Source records

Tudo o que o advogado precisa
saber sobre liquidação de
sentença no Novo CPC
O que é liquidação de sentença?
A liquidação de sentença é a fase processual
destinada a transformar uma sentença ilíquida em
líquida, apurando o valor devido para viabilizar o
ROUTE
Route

TASK DESCRIPTION:
Search the entries for the word "sentença" and copy every line that has it.

REPLY:
sentença no Novo CPC
O que é liquidação de sentença?
A liquidação de sentença é a fase processual
destinada a transformar uma sentença ilíquida em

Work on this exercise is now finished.